Record extracts START

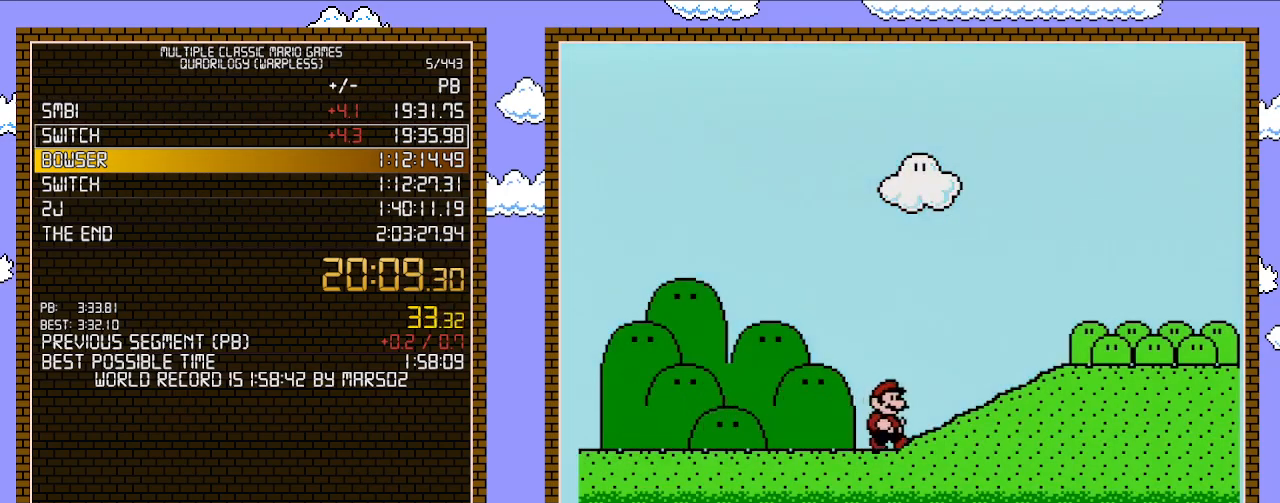
{"buttons": ["B", "DPAD_RIGHT"], "events": [[150, "A", "down"], [233, "A", "up"]]}
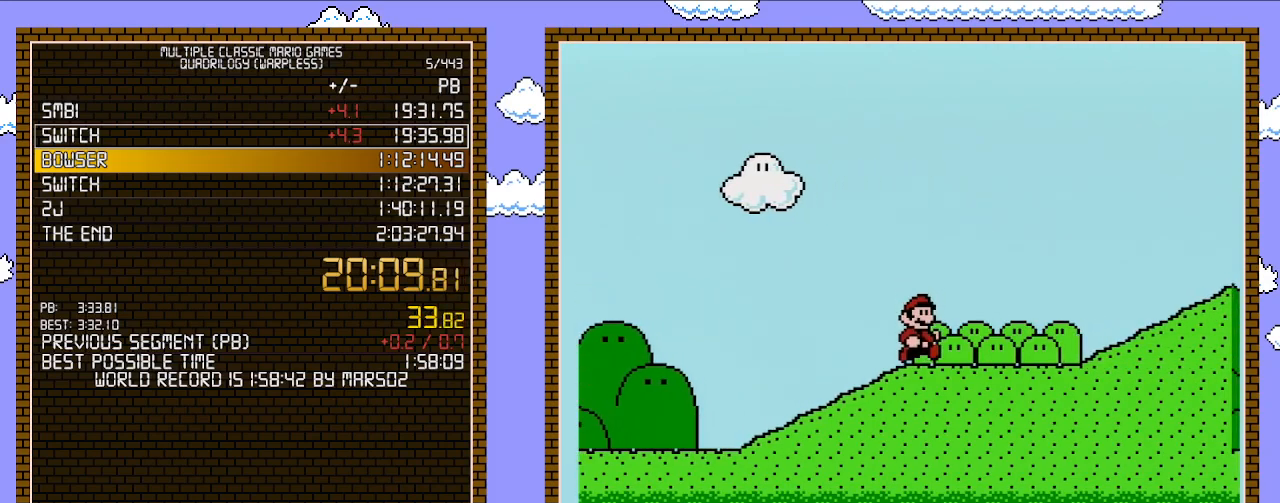
{"buttons": ["B", "DPAD_RIGHT"], "events": []}
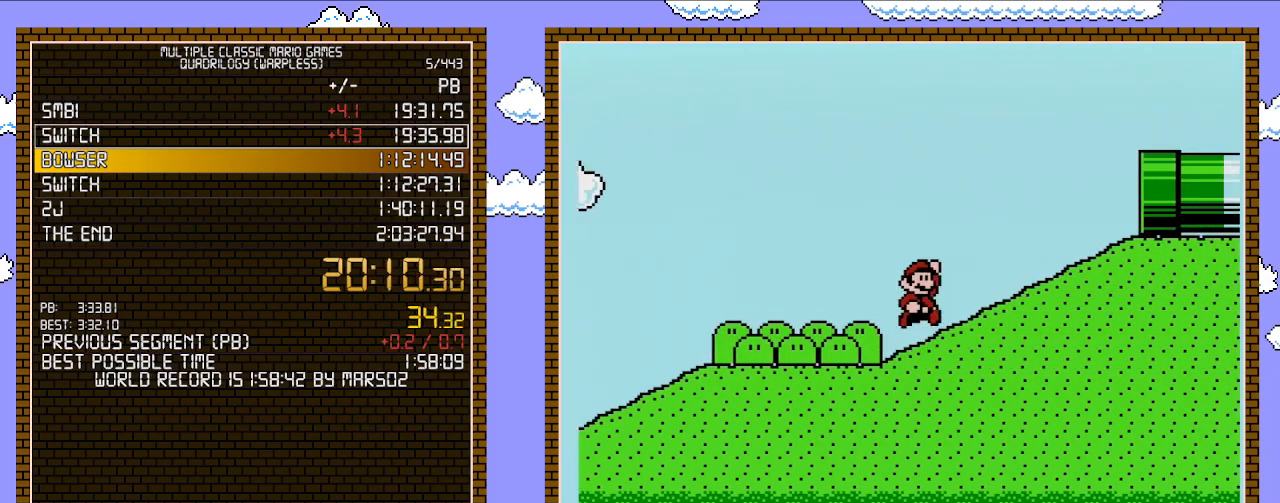
{"buttons": ["B", "DPAD_RIGHT"], "events": [[17, "A", "down"], [467, "A", "up"]]}
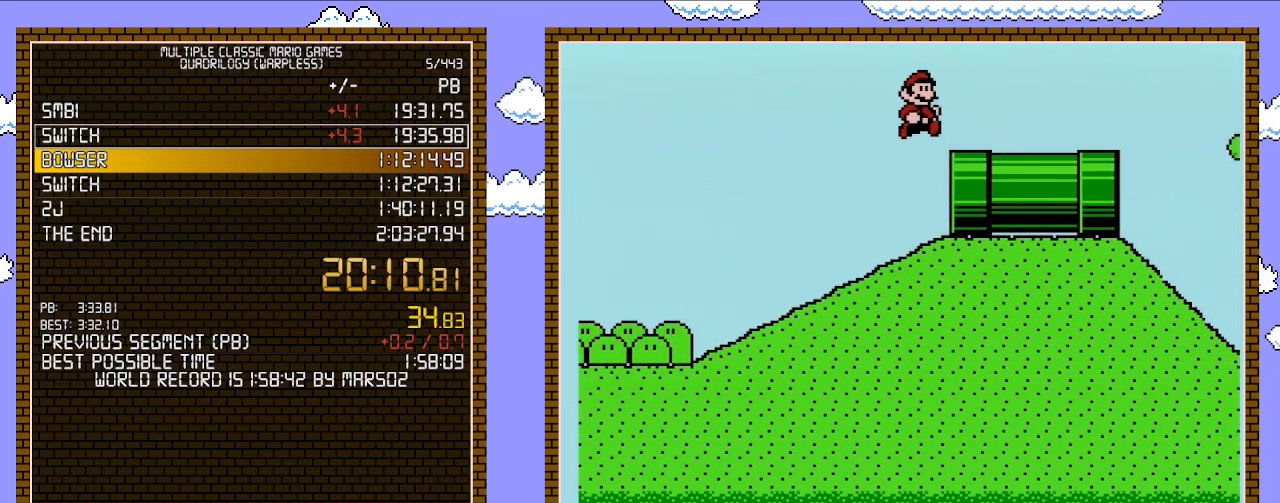
{"buttons": ["B", "DPAD_RIGHT"], "events": []}
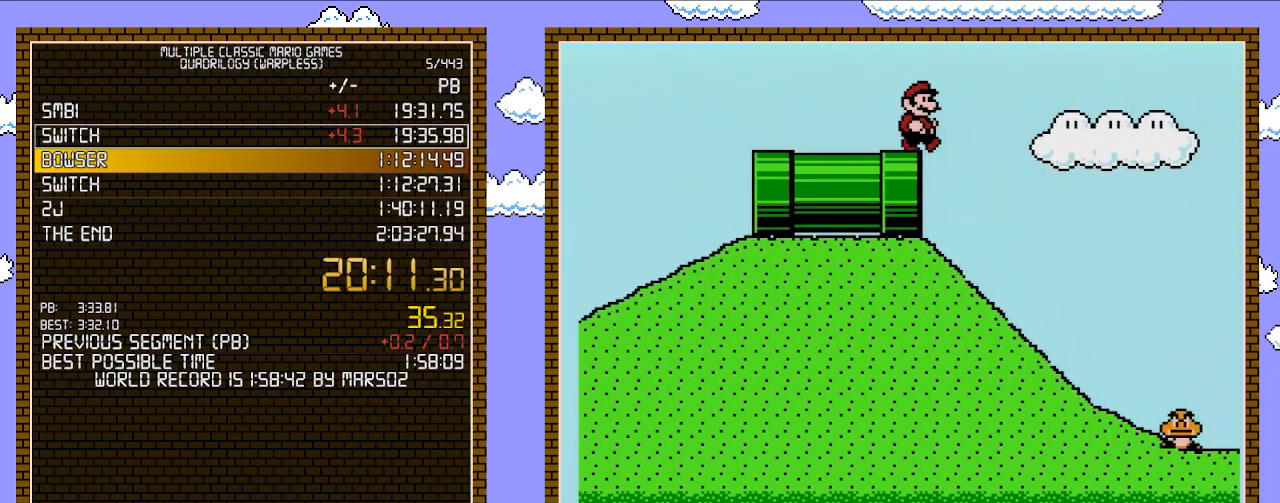
{"buttons": ["A", "B", "DPAD_RIGHT"], "events": [[233, "A", "down"]]}
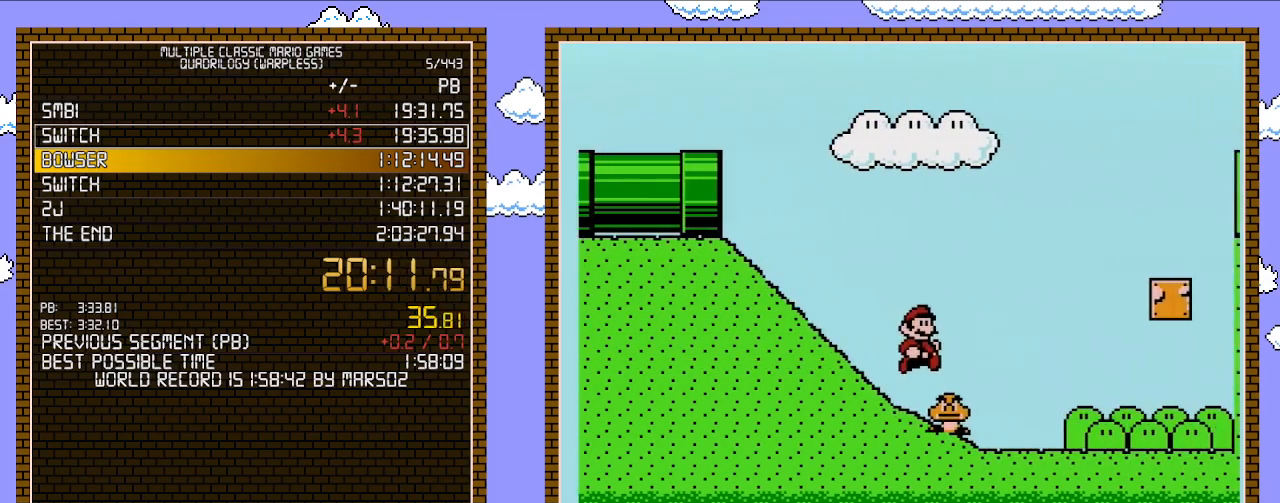
{"buttons": ["A", "B", "DPAD_RIGHT"], "events": []}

Record extracts END

What you are asked to do =
Transcribe every entry word for word, but skip the pictures.

Result of the task =
{"buttons": ["B", "DPAD_RIGHT"], "events": [[150, "A", "down"], [233, "A", "up"]]}
{"buttons": ["B", "DPAD_RIGHT"], "events": []}
{"buttons": ["B", "DPAD_RIGHT"], "events": [[17, "A", "down"], [467, "A", "up"]]}
{"buttons": ["B", "DPAD_RIGHT"], "events": []}
{"buttons": ["A", "B", "DPAD_RIGHT"], "events": [[233, "A", "down"]]}
{"buttons": ["A", "B", "DPAD_RIGHT"], "events": []}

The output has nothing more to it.